Forse tornò in mente ai nipoti di Giuseppe Garibaldi l’impresa che quest’ultimo tentò, ormai anziano, in Francia contro i prussiani, quasi mezzo secolo prima. Una Legione Garibaldina si fece già un nome oltralpe nel 1870, quando fu l’unica a riportare qualche vittoria (di Pirro) sul campo di battaglia. Lo stesso Victor Hugo definirà il senatore francese Garibaldi (e no, non avete letto male) come “l’unico generale ad aver battuto i soldati del Kaiser“. Probabilmente con lo stesso spirito e con un pizzico di volontà politica, i nipoti dell’Eroe dei Due Mondi si arruolarono volontari nel 1914, al fianco delle truppe francesi.
Noi la chiamiamo ufficiosamente Legione Garibaldina, anche se il nome ufficiale, inquadrato sotto l’insegna della Legione straniera francese, era “4e régiment de marche du 1er étranger”. A volerla fu Peppino Garibaldi (anche se la sua volontà fu rinsaldata fortemente dal padre Ricciotti Garibaldi) che, recatosi a Parigi nell’autunno del 1914, chiese ed ottenne il permesso dallo Stato Maggiore Francese. Ad indossare la camicia rossa sotto l’uniforme da legionario furono più di 2.000 uomini. La metà di loro era composta da emigrati italiani in Francia; non mancavano i repubblicani, i mazziniani, i sindacalisti e persino gli anarchici.
Ma come anticipato, lo slancio dei nipoti di Garibaldi fu anche di matrice politica, interventista nella fattispecie. Criticando il temporaneo neutralismo – che ricordo essere stato un pretesto per una miglior preparazione, viste le condizioni disastrose in cui versava l’arretrato Regio Esercito – Peppino assunse il comando di quegli uomini, tra cui spiccavano anche i fratelli Costante, Ezio, Sante, Giuseppe, Bruno e Ricciotti jr.

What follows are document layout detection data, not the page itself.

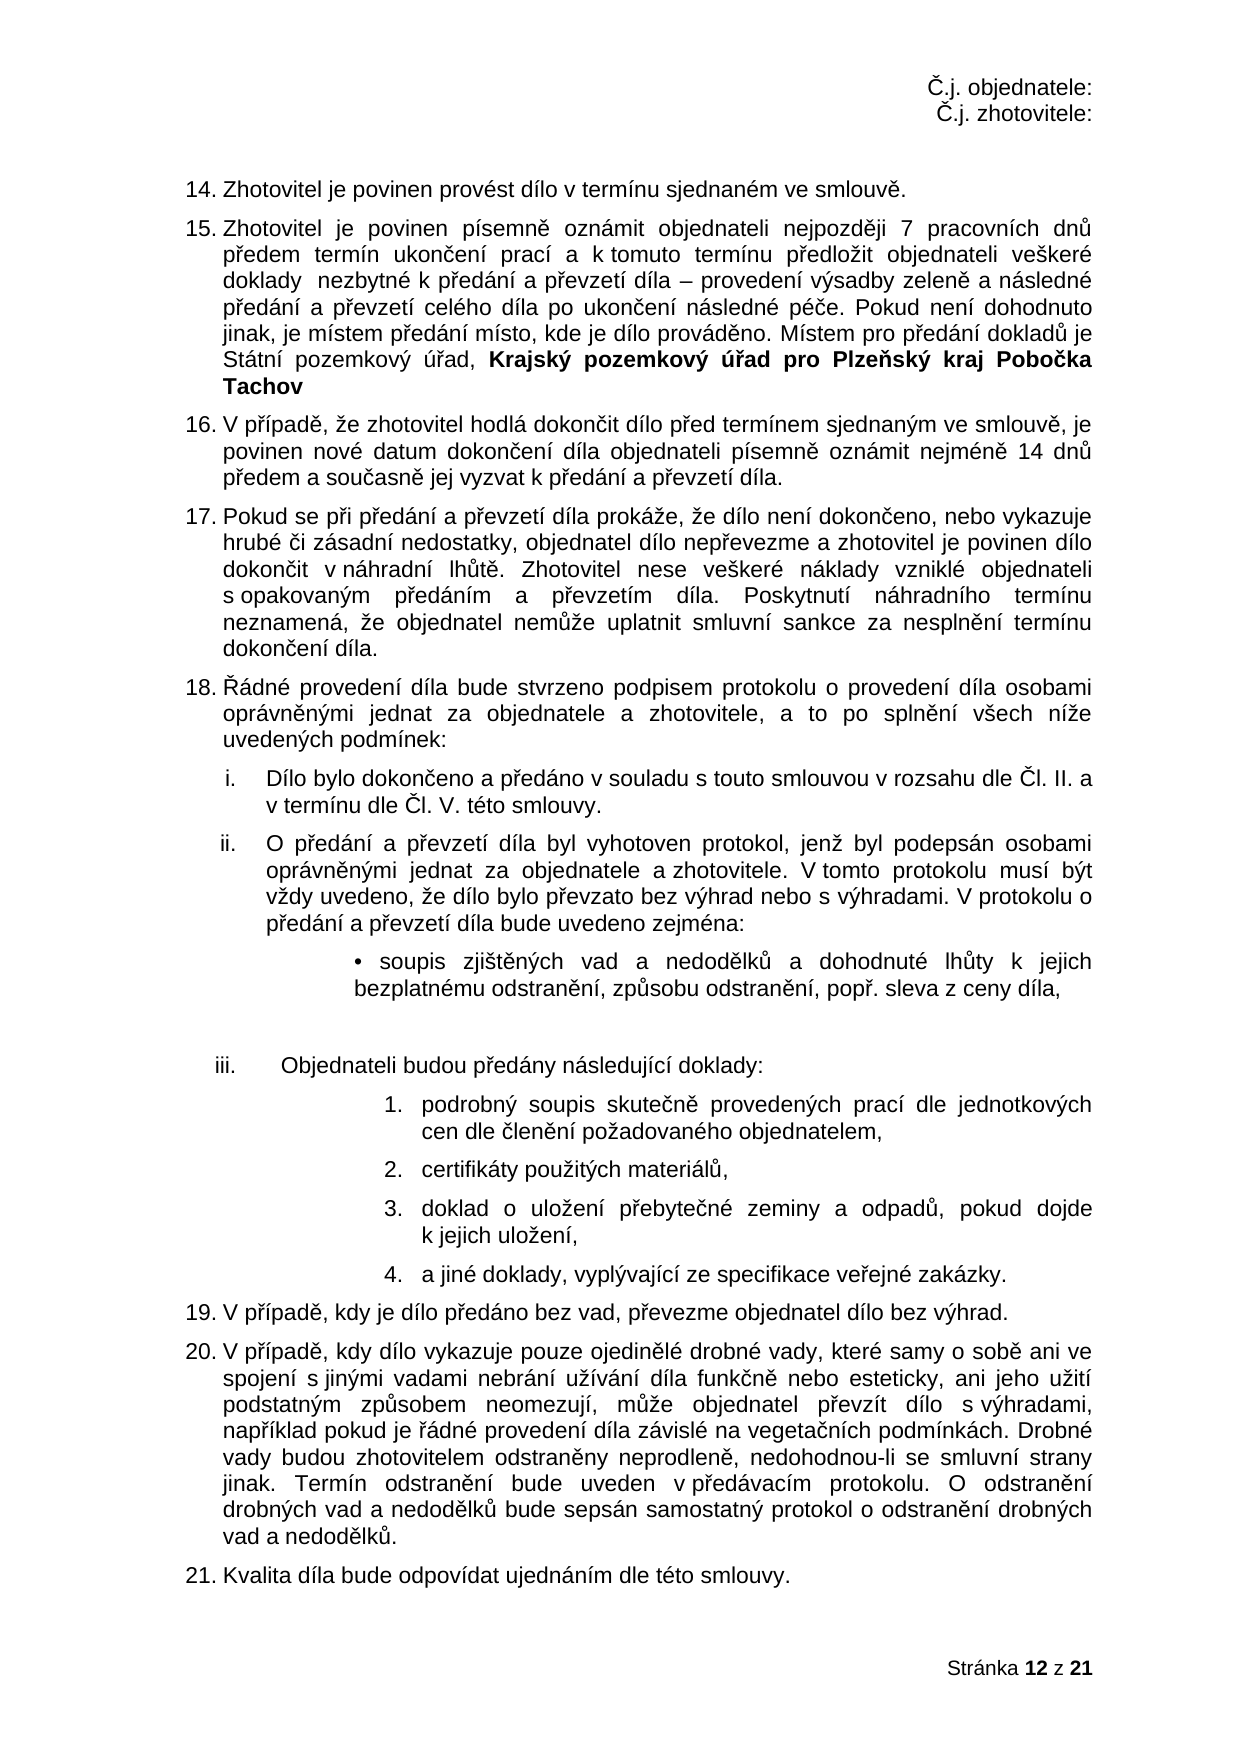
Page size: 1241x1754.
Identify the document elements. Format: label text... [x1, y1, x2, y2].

list Kvalita díla bude odpovídat ujednáním dle této smlouvy. [185, 1562, 1093, 1588]
list V případě, kdy dílo vykazuje pouze ojedinělé drobné vady, které samy o sobě ani ve spojení s jinými vadami nebrání užívání díla funkčně nebo esteticky, ani jeho užití podstatným způsobem neomezují, může objednatel převzít dílo s výhradami, například pokud je řádné provedení díla závislé na vegetačních podmínkách. Drobné vady budou zhotovitelem odstraněny neprodleně, nedohodnou-li se smluvní strany jinak. Termín odstranění bude uveden v předávacím protokolu. O odstranění drobných vad a nedodělků bude sepsán samostatný protokol o odstranění drobných vad a nedodělků. [185, 1338, 1093, 1549]
list Zhotovitel je povinen provést dílo v termínu sjednaném ve smlouvě. [185, 176, 1093, 202]
list certifikáty použitých materiálů, [384, 1156, 1093, 1183]
list V případě, že zhotovitel hodlá dokončit dílo před termínem sjednaným ve smlouvě, je povinen nové datum dokončení díla objednateli písemně oznámit nejméně 14 dnů předem a současně jej vyzvat k předání a převzetí díla. [185, 411, 1093, 491]
list Objednateli budou předány následující doklady: [236, 1052, 1093, 1079]
list Dílo bylo dokončeno a předáno v souladu s touto smlouvou v rozsahu dle Čl. II. a v termínu dle Čl. V. této smlouvy. [236, 765, 1093, 818]
list a jiné doklady, vyplývající ze specifikace veřejné zakázky. [384, 1261, 1093, 1287]
list Řádné provedení díla bude stvrzeno podpisem protokolu o provedení díla osobami oprávněnými jednat za objednatele a zhotovitele, a to po splnění všech níže uvedených podmínek: [185, 674, 1093, 753]
list O předání a převzetí díla byl vyhotoven protokol, jenž byl podepsán osobami oprávněnými jednat za objednatele a zhotovitele. V tomto protokolu musí být vždy uvedeno, že dílo bylo převzato bez výhrad nebo s výhradami. V protokolu o předání a převzetí díla bude uvedeno zejména: [236, 830, 1093, 936]
list podrobný soupis skutečně provedených prací dle jednotkových cen dle členění požadovaného objednatelem, [384, 1091, 1093, 1144]
text • soupis zjištěných vad a nedodělků a dohodnuté lhůty k jejich bezplatnému odstranění, způsobu odstranění, popř. sleva z ceny díla, [354, 948, 1093, 1001]
list Pokud se při předání a převzetí díla prokáže, že dílo není dokončeno, nebo vykazuje hrubé či zásadní nedostatky, objednatel dílo nepřevezme a zhotovitel je povinen dílo dokončit v náhradní lhůtě. Zhotovitel nese veškeré náklady vzniklé objednateli s opakovaným předáním a převzetím díla. Poskytnutí náhradního termínu neznamená, že objednatel nemůže uplatnit smluvní sankce za nesplnění termínu dokončení díla. [185, 503, 1093, 661]
list Zhotovitel je povinen písemně oznámit objednateli nejpozději 7 pracovních dnů předem termín ukončení prací a k tomuto termínu předložit objednateli veškeré doklady nezbytné k předání a převzetí díla – provedení výsadby zeleně a následné předání a převzetí celého díla po ukončení následné péče. Pokud není dohodnuto jinak, je místem předání místo, kde je dílo prováděno. Místem pro předání dokladů je Státní pozemkový úřad, Krajský pozemkový úřad pro Plzeňský kraj Pobočka Tachov [185, 214, 1093, 399]
list doklad o uložení přebytečné zeminy a odpadů, pokud dojde k jejich uložení, [384, 1195, 1093, 1248]
list V případě, kdy je dílo předáno bez vad, převezme objednatel dílo bez výhrad. [185, 1299, 1093, 1326]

Dopo un veloce e sommario addestramento, la Legione Garibaldina partì alla volta delle Argonne nel dicembre del 1914, sostenendo i francesi nel loro momento più difficile. I primi mesi per Parigi furono complicatissimi, considerando la scarsa coordinazione strategica e logistica. La conseguenza diretta fu la morte di un numero spropositato di uomini, carne da macello per le rombanti mitragliatrici tedesche. Peppino e i suoi diedero prova di grande coraggio a Belle Étoile, vincendo. Nella battaglia perse la vita uno dei fratelli Garibaldi, Bruno.

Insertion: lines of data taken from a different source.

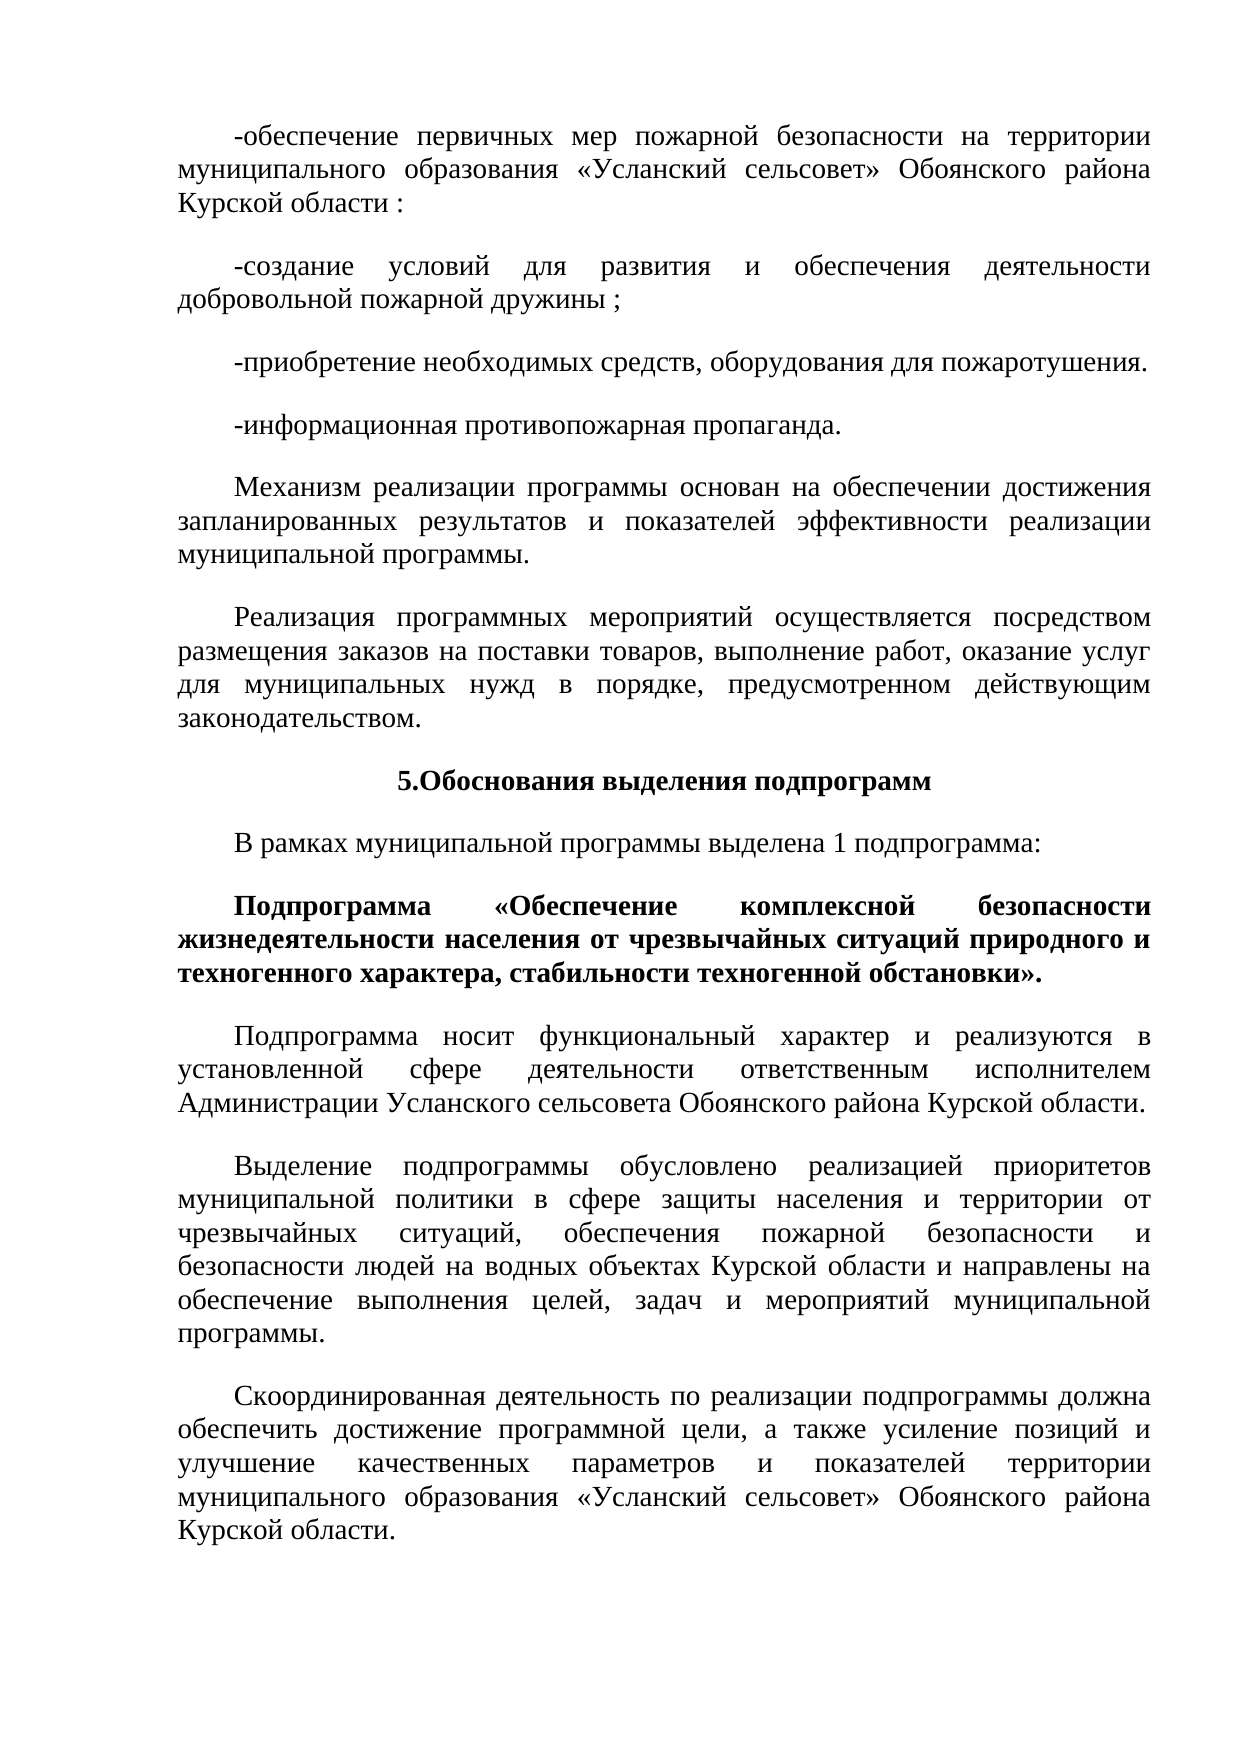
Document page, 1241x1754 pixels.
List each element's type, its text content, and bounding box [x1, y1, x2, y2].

text -создание условий для развития и обеспечения деятельности добровольной пожарной дружины ; [177, 248, 1152, 315]
text -обеспечение первичных мер пожарной безопасности на территории муниципального образования «Усланский сельсовет» Обоянского района Курской области : [177, 118, 1152, 219]
text Скоординированная деятельность по реализации подпрограммы должна обеспечить достижение программной цели, а также усиление позиций и улучшение качественных параметров и показателей территории муниципального образования «Усланский сельсовет» Обоянского района Курской области. [177, 1378, 1152, 1546]
text Реализация программных мероприятий осуществляется посредством размещения заказов на поставки товаров, выполнение работ, оказание услуг для муниципальных нужд в порядке, предусмотренном действующим законодательством. [177, 599, 1152, 733]
text Выделение подпрограммы обусловлено реализацией приоритетов муниципальной политики в сфере защиты населения и территории от чрезвычайных ситуаций, обеспечения пожарной безопасности и безопасности людей на водных объектах Курской области и направлены на обеспечение выполнения целей, задач и мероприятий муниципальной программы. [177, 1148, 1152, 1349]
text -информационная противопожарная пропаганда. [177, 407, 1152, 440]
text -приобретение необходимых средств, оборудования для пожаротушения. [177, 344, 1152, 378]
text 5.Обоснования выделения подпрограмм [177, 763, 1152, 796]
text Механизм реализации программы основан на обеспечении достижения запланированных результатов и показателей эффективности реализации муниципальной программы. [177, 469, 1152, 570]
text Подпрограмма носит функциональный характер и реализуются в установленной сфере деятельности ответственным исполнителем Администрации Усланского сельсовета Обоянского района Курской области. [177, 1018, 1152, 1118]
text В рамках муниципальной программы выделена 1 подпрограмма: [177, 825, 1152, 859]
text Подпрограмма «Обеспечение комплексной безопасности жизнедеятельности населения от чрезвычайных ситуаций природного и техногенного характера, стабильности техногенной обстановки». [177, 888, 1152, 989]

Un altro, Costante, se ne andò durante il secondo assalto a Four-de-Paris, qualche settimana dopo. La Legione Garibaldina si distinse per spirito combattivo, ma le perdite, c’è da dirlo, furono gravi. 300 morti accertate, 400 feriti circa e un migliaio di indisponibili a seguito delle prime battaglie, combattute fino al gennaio del 1915. Interessante notare come due dei fratelli Garibaldi, Sante ed Ezio, combatterono fianco a fianco nelle Argonne, ma in seguito il primo si contraddistinse per un marcato rifiuto al regime dittatoriale che si stava instaurando in Italia, il secondo fu un deputato del PNF dal 1929.

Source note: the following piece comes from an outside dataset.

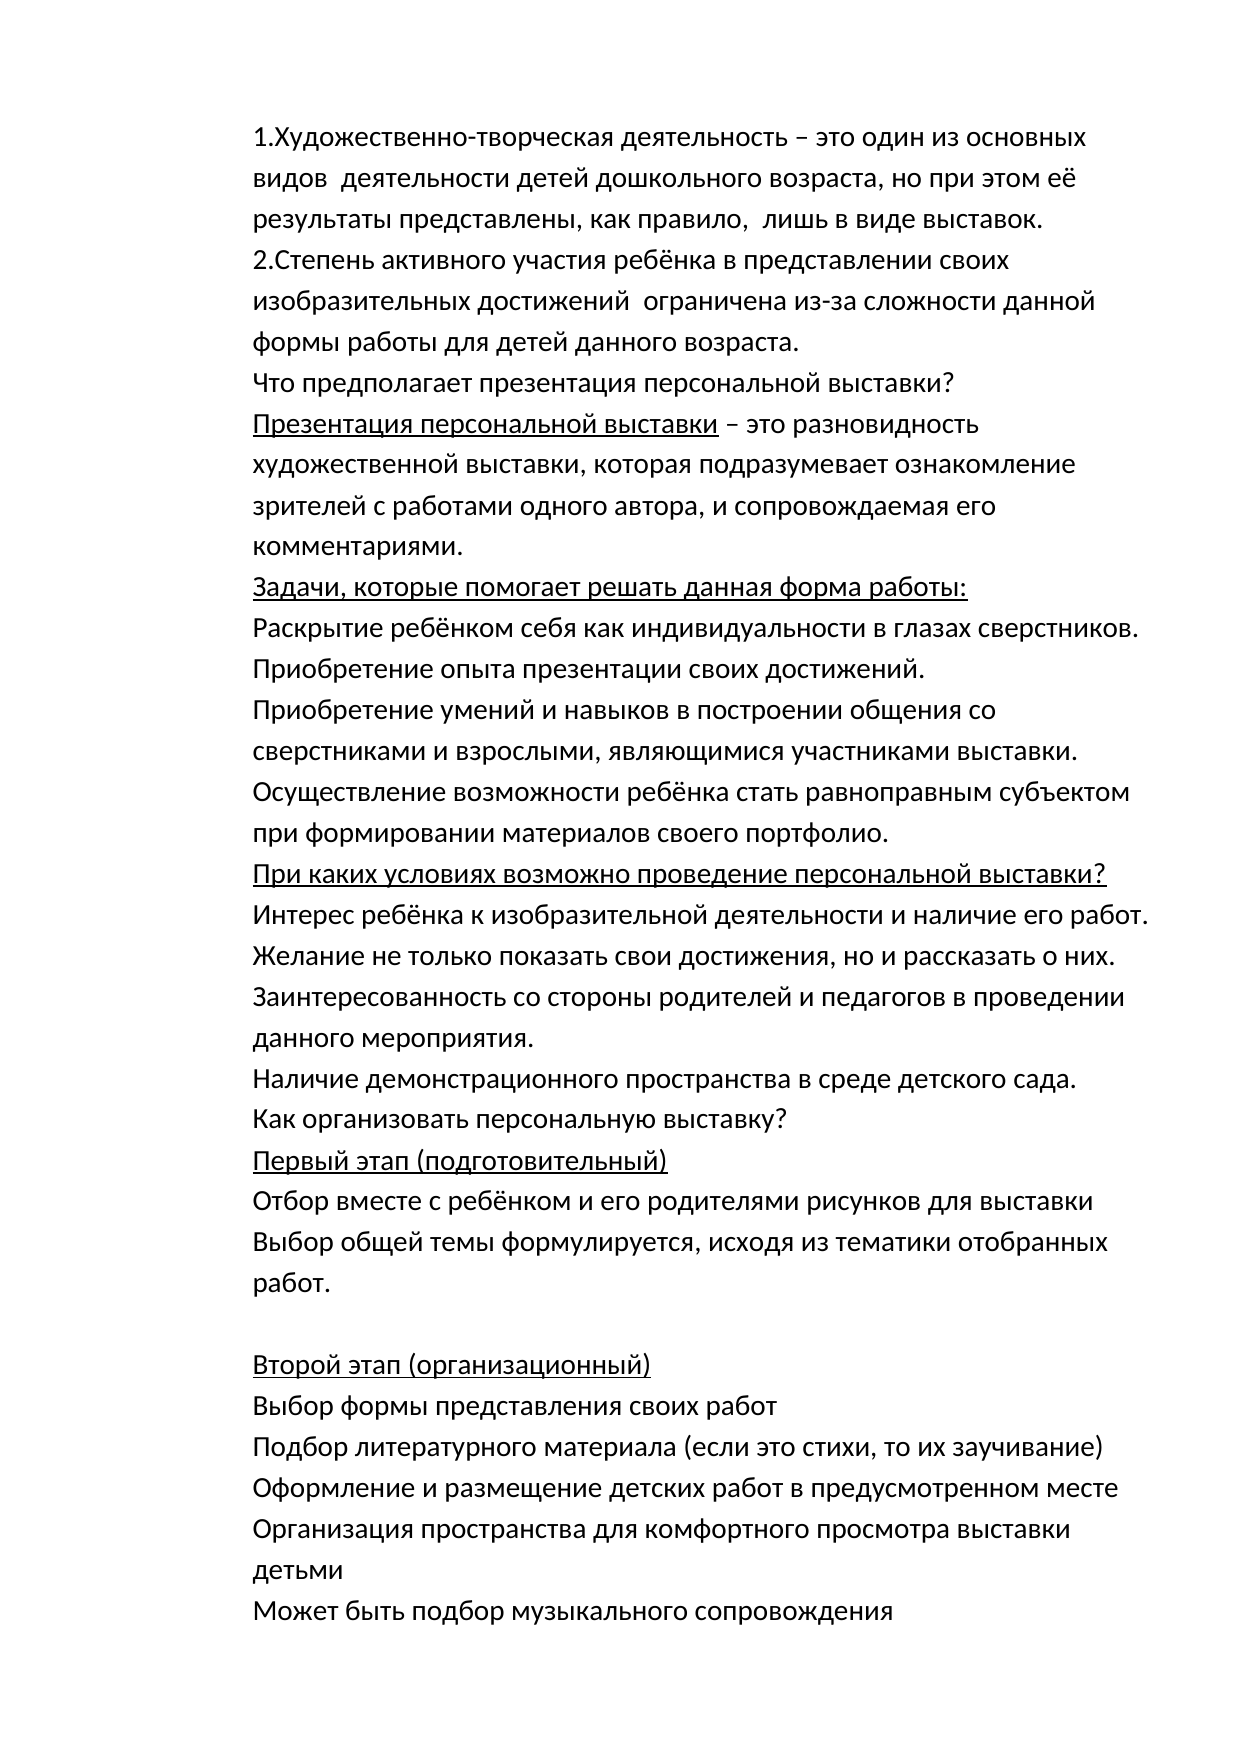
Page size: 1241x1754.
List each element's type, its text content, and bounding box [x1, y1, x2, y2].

Una chicca prima di concludere. Gli ufficiali francesi sconsigliarono vivamente a Peppino di far indossare ai suoi la sola camicia rossa. Comprensibile pensando alle migliaia di morti francesi che nel tardo agosto del 1914 si verificarono per un solo fattore: i tipici pantalon rouge ottocenteschi. Il classico bersaglio rosso. La Legione Garibaldina si sciolse nel maggio del ’15, vista l’entrata in guerra di Roma al fianco dell’Intesa. Indovinate un po’? Tempo qualche settimana e Peppino impugnava già un fucile sulle Alpi orientali.